**Selected passage**:
########

# 1st Post, RAF West Raynham. Pic heavy



## Tanner (Oct 31, 2010)

So last Monday me and a mate went to RAF West Raynham. It's a massive disused base that's currently in the process of re-development so was perfect for a sneaky photo day.*
Anyway here are some of the pictures I took:
The missile training dome





And inside



Inside hanger 3, unfortunately it was locked but we found a way to the first floor offices and a little window




Nice V12 engine




Few close up randoms












Open just for us




Inside hanger 4 we found this








Top Gun styley




















Outlook over Hanger 4 and the missile dome




Hangers 1 and 2




The Heavy bombing control tower, one of only 4 built and 3 remaining in the UK




Inside
















Not used since 1994




Overlooking hangers 3 and 4 from the top of the bombing tower








All geared up




Inside the runway Fire Station








And finally the Airmens mess and H blocks either side, unfortunately they were too close to workmen and people who live in the re-developed houses but I will go back early one morning to get some more pictures of them




Apologies if the pictures have been reduced, Photobucket didn't like the bug files.*

A very good day, we spent over 4 hours on the base and didn't get caught, the only trouble we encountered was the bombing tower door was locked and boarded up and the loads of sheep that were on the way into the base.*

Thanks


----------



## klempner69 (Oct 31, 2010)

Very good shots indeed particularly the inside of the dome.Well done.


----------



## Tanner (Oct 31, 2010)

Thanks mate


----------



## hydealfred (Oct 31, 2010)

Nice shots an interesting new take


----------



## Goldie87 (Oct 31, 2010)

Good stuff, looks like you got round quite a bit.


----------



## MD (Nov 1, 2010)

nice work great report 
i loved it there


----------



## UrbanX (Nov 1, 2010)

Wow, excellent first post! Great photos 
Well done for getting to all the juicy bits too! I'd forgotten about that boat!


----------



## fluffy5518 (Nov 1, 2010)

A STONKING first report Tanner !! Great photography and an interesting write up as well !! Will hopefully get here one day.Now where is my chauffeur..................?


----------



## Tanner (Nov 1, 2010)

Thanks everyone, Your feedback is much appreciated


----------



## Cruachan (Nov 1, 2010)

Tanner said:


> Top Gun styley



Wow! I hope somebody's still looking after that aircraft. It's a Fairchild PT-19 Cornell and there aren't too many of them around. It's *real* registration is N33870 and it's had various owners including Reading Aero Club. Most recent info I can find on it is that it belongs (belonged) to the Classic Flying Machine Collection who intended to restore it to airworthy condition.

J


----------



## muppet1992 (Nov 2, 2010)

great shots there dude, nice place too


----------



## krela (Nov 2, 2010)

Tanner said:


> the only trouble we encountered was the bombing tower door was locked and boarded up ( now undone just needs pushing )



So you broke into the control tower?


----------



## Foxylady (Nov 2, 2010)

krela said:


> So you broke into the control tower?

########

**Information provided**:

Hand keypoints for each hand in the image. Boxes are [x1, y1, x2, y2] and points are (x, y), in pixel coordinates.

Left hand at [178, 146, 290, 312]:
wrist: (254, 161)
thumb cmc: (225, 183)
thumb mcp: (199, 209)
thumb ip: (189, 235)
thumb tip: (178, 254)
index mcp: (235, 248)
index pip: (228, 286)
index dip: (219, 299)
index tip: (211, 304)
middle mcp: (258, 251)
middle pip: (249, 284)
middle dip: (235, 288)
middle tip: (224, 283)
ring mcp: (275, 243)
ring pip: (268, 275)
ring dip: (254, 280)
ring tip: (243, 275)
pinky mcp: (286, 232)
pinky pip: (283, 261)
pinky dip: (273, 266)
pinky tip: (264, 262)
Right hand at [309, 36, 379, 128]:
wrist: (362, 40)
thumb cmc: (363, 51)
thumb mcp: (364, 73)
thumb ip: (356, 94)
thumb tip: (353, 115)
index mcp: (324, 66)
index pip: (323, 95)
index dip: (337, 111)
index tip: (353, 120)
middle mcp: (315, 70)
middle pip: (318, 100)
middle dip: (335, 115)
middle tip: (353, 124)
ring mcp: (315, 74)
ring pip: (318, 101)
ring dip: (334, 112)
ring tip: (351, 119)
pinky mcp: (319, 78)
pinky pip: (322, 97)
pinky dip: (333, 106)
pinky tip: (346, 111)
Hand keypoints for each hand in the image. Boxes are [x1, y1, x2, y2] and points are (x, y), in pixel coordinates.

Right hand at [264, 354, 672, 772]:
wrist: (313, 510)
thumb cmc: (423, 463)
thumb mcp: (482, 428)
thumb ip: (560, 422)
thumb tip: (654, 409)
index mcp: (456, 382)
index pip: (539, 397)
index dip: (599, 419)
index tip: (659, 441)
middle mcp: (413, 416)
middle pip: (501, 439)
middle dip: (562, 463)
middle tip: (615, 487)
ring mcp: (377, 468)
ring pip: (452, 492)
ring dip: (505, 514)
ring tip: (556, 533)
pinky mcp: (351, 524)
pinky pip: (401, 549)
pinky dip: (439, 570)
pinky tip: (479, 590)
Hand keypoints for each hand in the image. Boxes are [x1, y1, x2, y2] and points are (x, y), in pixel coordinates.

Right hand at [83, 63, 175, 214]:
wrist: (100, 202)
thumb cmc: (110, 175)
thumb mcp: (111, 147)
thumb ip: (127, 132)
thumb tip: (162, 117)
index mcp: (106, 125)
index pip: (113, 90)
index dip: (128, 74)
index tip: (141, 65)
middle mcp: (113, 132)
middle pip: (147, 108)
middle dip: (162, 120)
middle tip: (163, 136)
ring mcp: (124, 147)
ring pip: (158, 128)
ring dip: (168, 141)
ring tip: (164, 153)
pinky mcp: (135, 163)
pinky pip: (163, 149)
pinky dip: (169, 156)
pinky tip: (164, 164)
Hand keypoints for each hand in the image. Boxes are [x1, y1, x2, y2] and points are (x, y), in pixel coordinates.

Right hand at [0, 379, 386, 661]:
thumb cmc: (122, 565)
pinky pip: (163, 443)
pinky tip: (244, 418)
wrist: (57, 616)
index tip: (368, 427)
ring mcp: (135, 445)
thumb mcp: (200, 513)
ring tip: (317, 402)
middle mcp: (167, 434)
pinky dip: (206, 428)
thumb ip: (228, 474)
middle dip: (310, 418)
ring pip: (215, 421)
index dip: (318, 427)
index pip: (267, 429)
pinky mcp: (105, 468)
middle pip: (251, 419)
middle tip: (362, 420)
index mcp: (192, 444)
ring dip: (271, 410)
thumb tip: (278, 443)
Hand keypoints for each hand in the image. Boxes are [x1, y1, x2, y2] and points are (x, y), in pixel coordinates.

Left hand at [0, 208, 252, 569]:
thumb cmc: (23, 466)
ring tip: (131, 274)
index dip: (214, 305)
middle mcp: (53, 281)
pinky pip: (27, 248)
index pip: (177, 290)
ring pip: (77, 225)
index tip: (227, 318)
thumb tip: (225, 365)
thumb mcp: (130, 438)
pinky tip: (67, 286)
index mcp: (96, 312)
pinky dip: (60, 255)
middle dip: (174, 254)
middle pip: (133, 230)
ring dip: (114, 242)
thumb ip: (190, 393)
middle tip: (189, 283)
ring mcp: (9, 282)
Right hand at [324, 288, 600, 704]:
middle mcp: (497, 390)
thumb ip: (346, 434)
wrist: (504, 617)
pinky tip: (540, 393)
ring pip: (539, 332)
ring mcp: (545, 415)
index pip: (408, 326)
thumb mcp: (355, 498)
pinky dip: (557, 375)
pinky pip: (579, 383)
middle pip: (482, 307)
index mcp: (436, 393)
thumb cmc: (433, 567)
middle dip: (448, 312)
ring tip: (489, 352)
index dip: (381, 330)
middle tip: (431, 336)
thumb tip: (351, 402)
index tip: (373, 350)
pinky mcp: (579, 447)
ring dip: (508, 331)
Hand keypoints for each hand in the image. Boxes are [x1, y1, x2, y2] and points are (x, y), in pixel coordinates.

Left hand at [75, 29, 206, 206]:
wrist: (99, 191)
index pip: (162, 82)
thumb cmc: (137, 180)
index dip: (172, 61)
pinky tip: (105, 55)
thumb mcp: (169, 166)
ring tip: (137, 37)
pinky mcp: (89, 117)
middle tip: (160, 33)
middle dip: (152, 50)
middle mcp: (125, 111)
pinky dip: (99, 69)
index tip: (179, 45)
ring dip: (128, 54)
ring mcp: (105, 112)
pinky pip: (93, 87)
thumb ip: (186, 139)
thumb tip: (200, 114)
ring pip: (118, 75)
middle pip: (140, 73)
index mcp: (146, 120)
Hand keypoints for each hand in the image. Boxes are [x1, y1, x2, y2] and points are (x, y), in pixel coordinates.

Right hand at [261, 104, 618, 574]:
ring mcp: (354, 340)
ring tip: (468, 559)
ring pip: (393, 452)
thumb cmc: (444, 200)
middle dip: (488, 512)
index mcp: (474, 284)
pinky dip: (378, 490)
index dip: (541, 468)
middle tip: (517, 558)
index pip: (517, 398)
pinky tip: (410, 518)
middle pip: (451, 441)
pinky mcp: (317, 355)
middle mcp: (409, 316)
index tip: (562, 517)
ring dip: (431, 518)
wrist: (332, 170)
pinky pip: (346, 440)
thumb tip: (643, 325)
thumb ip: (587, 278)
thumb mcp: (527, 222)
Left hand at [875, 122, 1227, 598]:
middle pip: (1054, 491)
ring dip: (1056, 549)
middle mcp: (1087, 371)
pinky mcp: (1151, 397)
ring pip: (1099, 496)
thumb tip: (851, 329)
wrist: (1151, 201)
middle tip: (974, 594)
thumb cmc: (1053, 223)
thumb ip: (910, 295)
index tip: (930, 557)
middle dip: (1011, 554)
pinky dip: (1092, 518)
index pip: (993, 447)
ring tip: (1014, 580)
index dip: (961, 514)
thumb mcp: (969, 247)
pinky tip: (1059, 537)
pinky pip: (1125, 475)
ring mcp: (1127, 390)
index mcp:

########

**What the task asks**:
How many heavy bombing control towers does the thread about RAF West Raynham say remain in the UK? Please answer from the text alone and not from the records.

**Solution for this task**:
Three, out of only four built.